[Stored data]
════════════════════
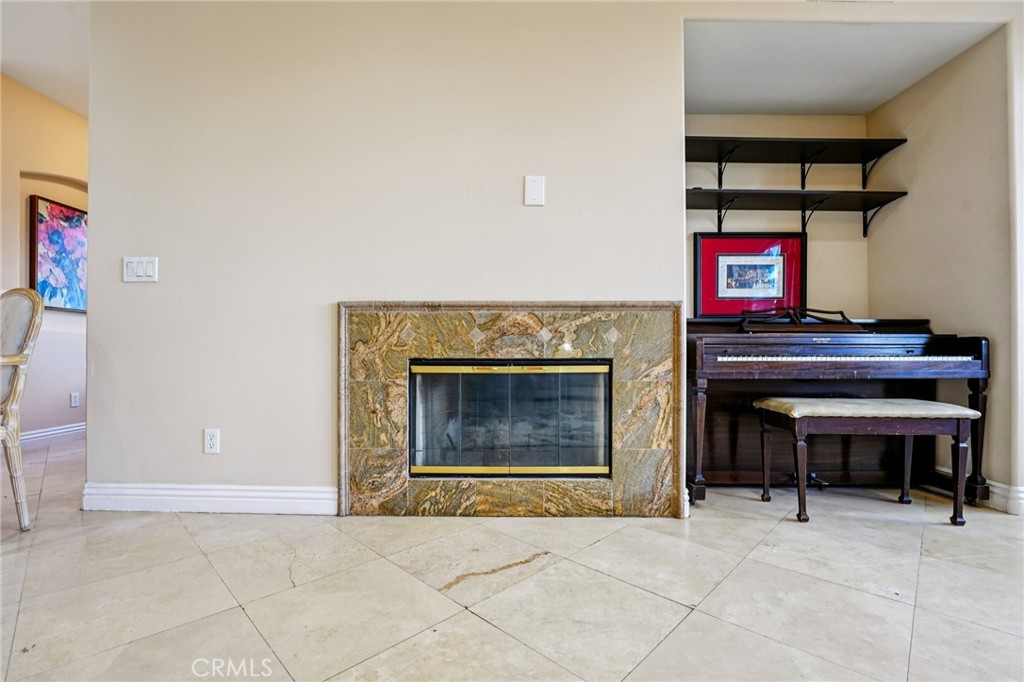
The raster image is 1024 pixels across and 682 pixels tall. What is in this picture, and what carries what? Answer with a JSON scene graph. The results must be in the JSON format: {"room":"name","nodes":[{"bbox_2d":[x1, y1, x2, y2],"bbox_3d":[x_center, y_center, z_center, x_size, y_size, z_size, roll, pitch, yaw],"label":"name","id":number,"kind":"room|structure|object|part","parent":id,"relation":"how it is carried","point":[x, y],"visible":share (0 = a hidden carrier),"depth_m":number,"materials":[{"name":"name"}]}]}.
{"room":"living room","nodes":[
{"label":"living room","id":0,"kind":"room"},
{"bbox_2d":[0,72,88,444],"bbox_3d":[-3.823,-0.593,3.406,0.163,2.834,3.042,0,0,0],"label":"hallway wall","id":1,"kind":"structure","parent":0,"point":[81,122],"depth_m":3.45,"materials":[{"name":"beige paint"}]},
{"bbox_2d":[19,421,85,445],"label":"baseboard","id":2,"kind":"structure","parent":1,"relation":"attached to","point":[31,436],"depth_m":3.52,"materials":[{"name":"white paint"}]},
{"bbox_2d":[28,195,87,312],"bbox_3d":[-3.767,-0.700,3.669,0.039,0.906,0.726,0,0,0],"label":"painting","id":3,"kind":"object","parent":1,"relation":"attached to","point":[41,255],"visible":0.71,"depth_m":3.54},
{"bbox_2d":[70,391,79,407],"bbox_3d":[-3.734,0.504,3.648,0.009,0.118,0.070,0,0,0],"label":"wall socket","id":4,"kind":"object","parent":1,"relation":"attached to","point":[75,400],"visible":0.98,"depth_m":3.64,"materials":[{"name":"white plastic"}]},
{"bbox_2d":[0,0,89,118],"bbox_3d":[-2.383,-1.976,1.738,5.117,0.116,6.235,0,0,0],"label":"hallway ceiling","id":5,"kind":"structure","parent":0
════════════════════
Task goal:
Copy each entry exactly, with no pictures.

Response area:
The raster image is 1024 pixels across and 682 pixels tall. What is in this picture, and what carries what? Answer with a JSON scene graph. The results must be in the JSON format: {"room":"name","nodes":[{"bbox_2d":[x1, y1, x2, y2],"bbox_3d":[x_center, y_center, z_center, x_size, y_size, z_size, roll, pitch, yaw],"label":"name","id":number,"kind":"room|structure|object|part","parent":id,"relation":"how it is carried","point":[x, y],"visible":share (0 = a hidden carrier),"depth_m":number,"materials":[{"name":"name"}]}]}.
{"room":"living room","nodes":[
{"label":"living room","id":0,"kind":"room"},
{"bbox_2d":[0,72,88,444],"bbox_3d":[-3.823,-0.593,3.406,0.163,2.834,3.042,0,0,0],"label":"hallway wall","id":1,"kind":"structure","parent":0,"point":[81,122],"depth_m":3.45,"materials":[{"name":"beige paint"}]},
{"bbox_2d":[19,421,85,445],"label":"baseboard","id":2,"kind":"structure","parent":1,"relation":"attached to","point":[31,436],"depth_m":3.52,"materials":[{"name":"white paint"}]},
{"bbox_2d":[28,195,87,312],"bbox_3d":[-3.767,-0.700,3.669,0.039,0.906,0.726,0,0,0],"label":"painting","id":3,"kind":"object","parent":1,"relation":"attached to","point":[41,255],"visible":0.71,"depth_m":3.54},
{"bbox_2d":[70,391,79,407],"bbox_3d":[-3.734,0.504,3.648,0.009,0.118,0.070,0,0,0],"label":"wall socket","id":4,"kind":"object","parent":1,"relation":"attached to","point":[75,400],"visible":0.98,"depth_m":3.64,"materials":[{"name":"white plastic"}]},
{"bbox_2d":[0,0,89,118],"bbox_3d":[-2.383,-1.976,1.738,5.117,0.116,6.235,0,0,0],"label":"hallway ceiling","id":5,"kind":"structure","parent":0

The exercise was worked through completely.